PHOTO KHALIL SENOSI, ARCHIVES ASSOCIATED PRESS

L’ambassadeur des États-Unis en Afrique du Sud, Reuben Brigety

Le gouvernement a déclaré vendredi qu’il n’existait aucune trace de ventes d’armes approuvées par l’État à la Russie sur la période en question.  

Washington a salué l’ouverture de cette enquête, une décision « bienvenue » dans les discussions engagées depuis un bon moment entre les deux pays au sujet de ce cargo polémique.

« Dissiper tout malentendu »

Mais dans la soirée, le ministère des Affaires étrangères sud-africain, qui a exigé que l’ambassadeur des États-Unis fournisse des explications en le convoquant à une réunion avec la ministre Naledi Pandor, a déclaré dans un communiqué que ce dernier avait « admis avoir dépassé les bornes et présenté des excuses sans réserve au gouvernement et au peuple sud-africains ».  

Le ministère n’a toutefois pas précisé si le diplomate américain était revenu sur ses accusations.

L’ambassadeur, Reuben Brigety, a affirmé dans un tweet être « reconnaissant » de l’opportunité d’échanger avec la ministre sud-africaine pour « dissiper tout malentendu laissé par mes remarques publiques ».

À Washington, le département d’État a annoncé que le chef de la diplomatie américaine, Antony Blinken, avait également échangé avec Mme Pandor et avait « souligné l’importance du partenariat stratégique entre les États-Unis et l’Afrique du Sud ».

Le Kremlin a déclaré de son côté vendredi, sans faire directement référence à l’affaire, que le président russe Vladimir Poutine et M. Ramaphosa avaient exprimé lors d’une conversation téléphonique leur volonté d’« accentuer » la coopération entre leurs deux pays « dans divers domaines ».  

En Afrique du Sud, beaucoup ont ironisé sur l’enquête annoncée par le président, modus operandi typique de l’ANC au pouvoir depuis la fin de l’apartheid pour tenter de régler les questions embarrassantes.

« Sous son nez »

« Faut-il en comprendre que la main gauche du gouvernement ne sait pas ce que fait sa main droite ? », a tweeté vendredi Mmusi Maimane, à la tête d’un petit parti d’opposition.

L’animateur radio de l’une des matinales les plus écoutées, Bongani Bingwa, est parti bille en tête avec la même question obsédante sur cette livraison présumée : « On l’a fait ou on ne l’a pas fait ? Et si on l’a fait, notre président ne devrait-il pas être au courant ? »

La séquence renforce le sentiment d’une « désorganisation de l’information au sein du gouvernement » sud-africain, souligne auprès de l’AFP l’analyste Daniel Silke. « Cela montre peut-être que le président n’est tout simplement pas conscient de ce qui se passe sous son nez ».

« Le président, en tant que commandant en chef, et le ministre de la Défense devraient savoir exactement ce qui s’est passé.

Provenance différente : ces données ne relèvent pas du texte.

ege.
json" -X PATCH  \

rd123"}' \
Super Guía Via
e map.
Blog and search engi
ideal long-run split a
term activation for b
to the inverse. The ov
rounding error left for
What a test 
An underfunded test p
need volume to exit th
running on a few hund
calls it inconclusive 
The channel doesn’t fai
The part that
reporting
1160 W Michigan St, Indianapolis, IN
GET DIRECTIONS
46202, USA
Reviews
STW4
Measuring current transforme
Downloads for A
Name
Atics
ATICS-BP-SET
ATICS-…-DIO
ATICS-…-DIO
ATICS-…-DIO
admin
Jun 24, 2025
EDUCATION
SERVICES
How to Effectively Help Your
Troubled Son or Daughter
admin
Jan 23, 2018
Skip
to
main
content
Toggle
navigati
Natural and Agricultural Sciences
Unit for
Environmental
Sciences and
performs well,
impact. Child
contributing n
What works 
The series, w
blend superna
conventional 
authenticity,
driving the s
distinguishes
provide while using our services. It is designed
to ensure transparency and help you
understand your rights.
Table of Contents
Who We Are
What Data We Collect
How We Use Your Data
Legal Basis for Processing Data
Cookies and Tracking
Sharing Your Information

C’est malhonnête de suggérer qu’ils ne sont que des spectateurs », a estimé auprès de l’AFP, Kobus Marais, responsable défense du principal parti d’opposition (DA).

L’Afrique du Sud, proche du Kremlin depuis l’époque de la lutte contre l’apartheid, a refusé de condamner l’invasion de l’Ukraine en février 2022, affirmant vouloir rester neutre.  

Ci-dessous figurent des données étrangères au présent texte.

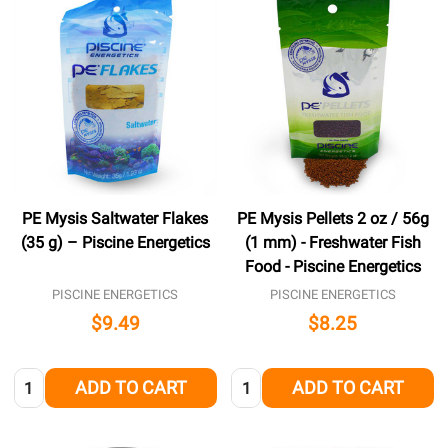
PE Mysis Saltwater Flakes
PE Mysis Pellets 2 oz / 56g
(35 g) – Piscine Energetics
(1 mm) - Freshwater Fish
Food - Piscine Energetics
PISCINE ENERGETICS
PISCINE ENERGETICS
$9.49
$8.25
Quantity:
Quantity:
ADD TO CART
ADD TO CART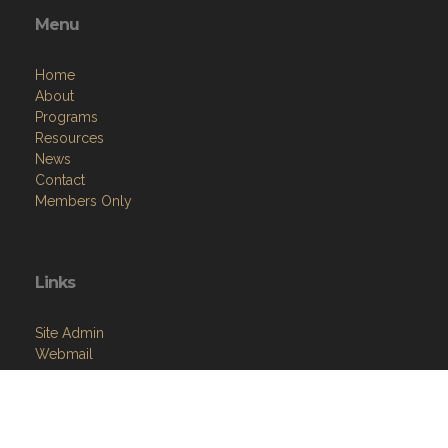
Menu
Home
About
Programs
Resources
News
Contact
Members Only
Links
Site Admin
Webmail
VFW National
VFW Store
National Auxiliary Site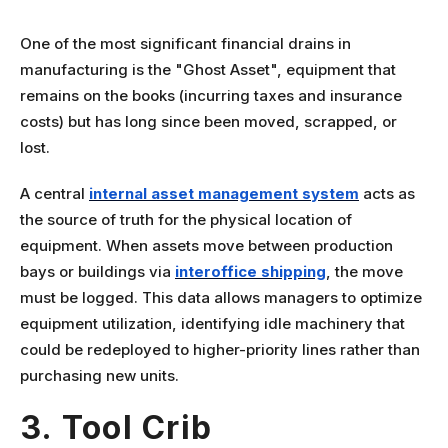
One of the most significant financial drains in
manufacturing is the "Ghost Asset", equipment that
remains on the books (incurring taxes and insurance
costs) but has long since been moved, scrapped, or
lost.
A central
internal asset management system
acts as
the source of truth for the physical location of
equipment. When assets move between production
bays or buildings via
interoffice shipping
, the move
must be logged. This data allows managers to optimize
equipment utilization, identifying idle machinery that
could be redeployed to higher-priority lines rather than
purchasing new units.
3. Tool Crib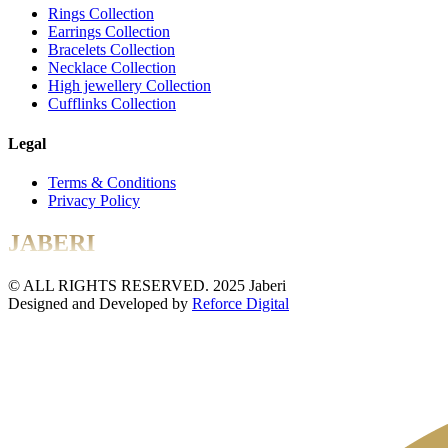
Rings Collection
Earrings Collection
Bracelets Collection
Necklace Collection
High jewellery Collection
Cufflinks Collection
Legal
Terms & Conditions
Privacy Policy
JABERI
© ALL RIGHTS RESERVED. 2025 Jaberi
Designed and Developed by
Reforce Digital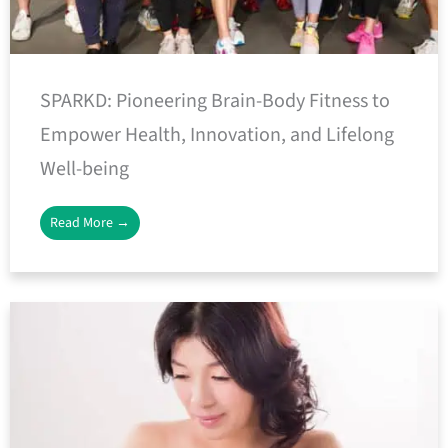
SPARKD: Pioneering Brain-Body Fitness to
Empower Health, Innovation, and Lifelong
Well-being
Read More →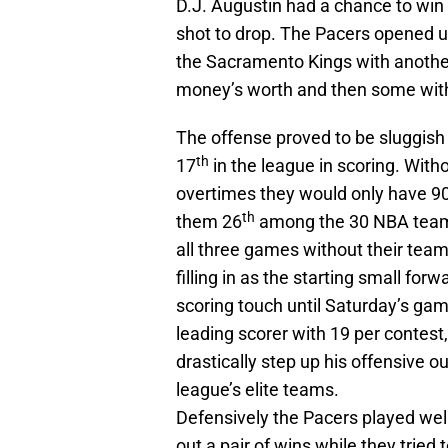
D.J. Augustin had a chance to win i
shot to drop. The Pacers opened u
the Sacramento Kings with another
money’s worth and then some with 
The offense proved to be sluggish 
th
17
in the league in scoring. Witho
overtimes they would only have 90
th
them 26
among the 30 NBA teams.
all three games without their tea
filling in as the starting small for
scoring touch until Saturday’s ga
leading scorer with 19 per contest,
drastically step up his offensive o
league’s elite teams.
Defensively the Pacers played well
out a pair of wins while they tried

Le pays entretient cependant une relation commerciale bien plus consistante avec les États-Unis et l’Europe qu’avec la Russie. Il aurait donc fort à perdre d’une brouille avec Washington, mettent en garde des économistes.

Le rand, déjà affaibli par rapport au dollar ces derniers jours, a fortement chuté, atteignant son niveau le plus bas depuis trois ans.

« Cette affaire a certainement aggravé les sentiments négatifs à l’égard de l’Afrique du Sud », relève auprès à l’AFP Hugo Pienaar, économiste en chef du Bureau for Economic Research.

AfriForum, un groupe de défense de la minorité blanche, accuse l’ANC au pouvoir de mener le pays au « suicide économique » en se rangeant du côté de la Russie.  

Certains s’inquiètent que l’Afrique du Sud puisse se retrouver exclue de l’Agoa, un mécanisme qui exempte certains pays africains de taxes à l’exportation vers les États-Unis et dont Pretoria est le principal bénéficiaire.

« La question est très sérieuse », note M. Silke, pour une économie sud-africaine « vulnérable » et confrontée à une croissance quasi nulle.